#### [Tarefa]
Responda com base no trecho sobre operadoras e hospitais:
(a) Qual é o modelo de remuneração mais comum hoje, segundo Arruda?
(b) Que cargo Fernando Teles de Arruda ocupa na USCS?
(c) Segundo Reinaldo Scheibe, o que alguns hospitais deixam de dar aos funcionários?

Segundo o executivo, esse intercâmbio ocorre de maneira formal há tempos e é crucial que essas discussões se intensifiquem no Brasil, já que o próprio mercado está demandando uma transformação no modelo de negócio. O coordenador adjunto do curso de medicina da Universidade Municipal de São Caetano do Sul (USCS), Fernando Teles de Arruda, explica que, com a mudança dos modelos de gestão, a remuneração precisa ser alterada para garantir a sustentabilidade do sistema no futuro.
“Hoje o modelo mais comum é o fee for service, no qual se cobra por serviço e a qualidade não é levada em consideração. Temos que evoluir para um modelo quali-quantitativo, que considera valor, medido pela performance. É a única forma de evoluir de um sistema focado na doença para um que trabalhe com a saúde, a medicina preventiva”, complementa. Segundo Arruda, um atendimento de qualidade no hospital corrobora também para a melhora da imagem da operadora, então há uma corresponsabilidade pela qualidade do serviço prestado.
O professor ressalta a importância da atuação conjunta de operadoras e prestadoras também no que diz respeito aos sistemas de gestão, já que essa integração permite às organizações cruzar os dados sobre os indivíduos atendidos. Desse modo, fica mais confiável fazer um planejamento personalizado e montar um plano de cuidados que permita o atendimento customizado e preventivo dos beneficiários.
Informação e integração
A integração entre sistemas é um dos caminhos para melhorar o diálogo, mas não resolve os desafios de maneira isolada.
“A falta de diálogo dificulta essa relação. Alguns hospitais deixam de dar o treinamento adequado para os funcionários lidarem com algumas questões com a operadora. Então o beneficiário acha que o plano demora para liberar um exame, por exemplo”, pontuou Reinaldo Scheibe, presidente da Associação Brasileira de Planos de Saúde (Abramge), durante a Semana da MV.

#### [Dados brutos]
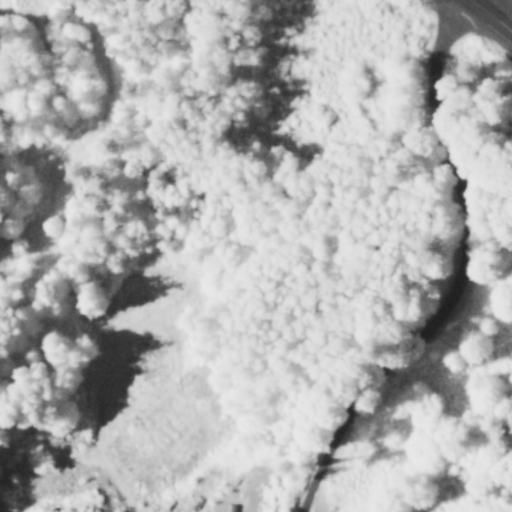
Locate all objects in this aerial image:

#### [Resposta]
(a) O fee for service, no qual se cobra por serviço.
(b) Coordenador adjunto do curso de medicina.
(c) O treinamento adequado para lidarem com algumas questões com a operadora.